He had suffered a broken nose and arm, and was knocked out. His tongue blocked his windpipe, and only quick action by the track workers kept him from death.
On Saturday during qualifying, Roland Ratzenberger, in his first year as a F1 driver (though experienced in LeMans-style racing) ran over a curb in the Acque Minerali chicane. Unbeknownst to him, his front wing was probably damaged. A lap later, he could not make it through the Villenueve kink and slammed into a concrete barrier nearly head-on at 200mph.
While the cockpit area was undamaged, the force of the impact caused a basal skull fracture (the same type of injury that killed Dale Earnhart Sr), killing him instantly.

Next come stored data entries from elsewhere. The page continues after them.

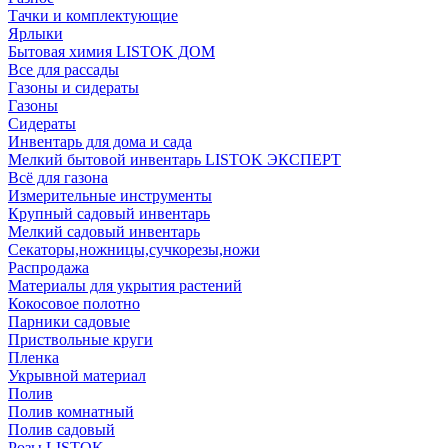
Тачки и комплектующие
Ярлыки
Бытовая химия LISTOK ДОМ
Все для рассады
Газоны и сидераты
Газоны
Сидераты
Инвентарь для дома и сада
Мелкий бытовой инвентарь LISTOK ЭКСПЕРТ
Всё для газона
Измерительные инструменты
Крупный садовый инвентарь
Мелкий садовый инвентарь
Секаторы,ножницы,сучкорезы,ножи
Распродажа
Материалы для укрытия растений
Кокосовое полотно
Парники садовые
Приствольные круги
Пленка
Укрывной материал
Полив
Полив комнатный
Полив садовый
Розы LISTOK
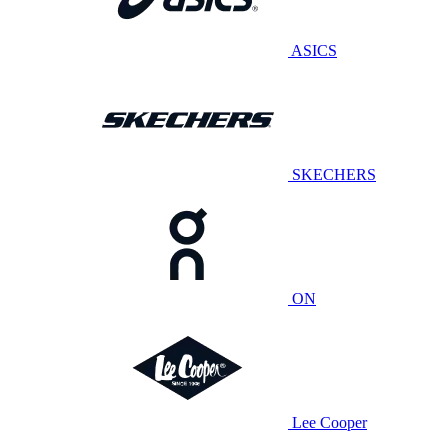
ASICS
SKECHERS
ON
Lee Cooper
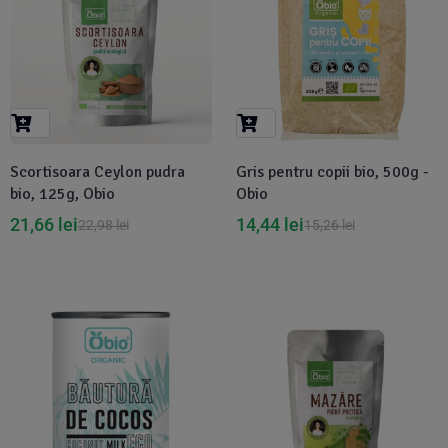
Scortisoara Ceylon pudra
Gris pentru copii bio, 500g -
bio, 125g, Obio
Obio
21,66
lei
14,44
lei
22,98
lei
15,26
lei
-5%
-7%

Amazingly, on Sunday the race went on. When the lights went out, JJ Lehto's Benneton car stalled on the grid and was run into from behind by an accelerating Pedro Lamy, bringing out the safety car. For the next few laps, the field circled behind it, tires cooling and losing grip. The safety car went off, and two laps later, came another accident.

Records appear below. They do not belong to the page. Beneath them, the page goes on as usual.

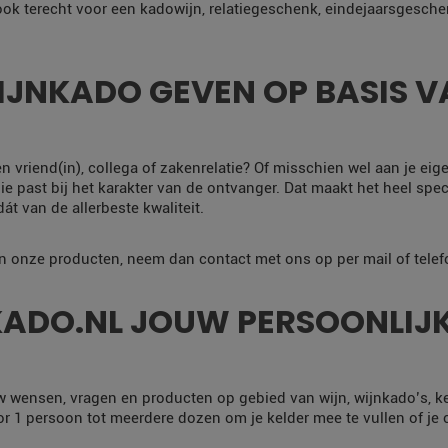
 ook terecht voor een kadowijn, relatiegeschenk, eindejaarsgesche
JNKADO GEVEN OP BASIS VA
en vriend(in), collega of zakenrelatie? Of misschien wel aan je eig
e past bij het karakter van de ontvanger. Dat maakt het heel specia
t van de allerbeste kwaliteit.
an onze producten, neem dan contact met ons op per mail of telef
ADO.NL JOUW PERSOONLIJK
w wensen, vragen en producten op gebied van wijn, wijnkado’s, k
 1 persoon tot meerdere dozen om je kelder mee te vullen of je co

Ayrton Senna left the track at Tambourello, and crashed into an unprotected concrete wall at around 130mph. The right side of the car hit the wall at a shallow angle, breaking the suspension and shearing off the tires. It was not a devastating accident by any means. However, the front right wheel was launched into the cockpit, then high into the air. The tire had slammed into Senna's helmet, shoving his head back against the headrest with such force that he suffered severe skull fractures. In addition, a piece of the suspension still attached to the wheel punched through Senna's visor just above his right eye. Either injury would have been fatal on their own.
In the cockpit of Senna's car was an Austrian flag, which he had planned to fly after the race in tribute to Roland Ratzenberger.

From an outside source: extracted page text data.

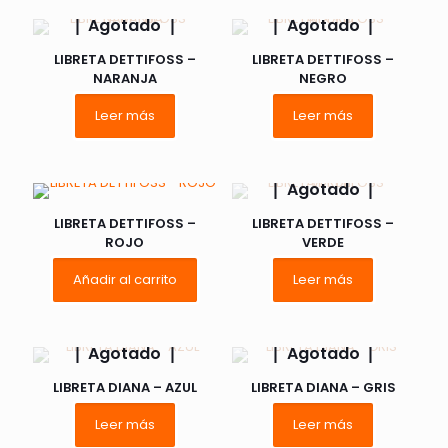
Agotado
Agotado
LIBRETA DETTIFOSS –
LIBRETA DETTIFOSS –
NARANJA
NEGRO
Leer más
Leer más
Agotado
LIBRETA DETTIFOSS –
LIBRETA DETTIFOSS –
ROJO
VERDE
Añadir al carrito
Leer más
Agotado
Agotado
LIBRETA DIANA – AZUL
LIBRETA DIANA – GRIS
Leer más
Leer más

The day was April 30th, 1994. Fifteen years ago.
As a result of that terrible weekend, many now-common safety rules were instituted by Formula 1. The predecessor of today's HANS device. Higher sills on the cockpits to prevent tires from striking the drivers. Wheel tethers. Improved crash barriers (and no more exposed concrete walls). Redesigned tracks to lower speeds. Higher crash tolerances for the cars.
No Formula 1 driver has died during a race weekend since.
Senna was given a state funeral in Sao Paolo, Brazil, and three days of mourning were declared. The majority of the F1 community was in attendance, along with a half-million Brazillians.
Max Mosely, the president of the FIA, was not. Instead, he attended the funeral for Roland Ratzenberger two days later. In an interview 10 years after, he said one of the few genuinely good things I've ever heard him say: "I went to his funeral because everyone went to Senna's. I thought it was important that somebody went to his."
Rubens Barrichello has since set the record for career starts in Formula 1. He has no memory of his accident.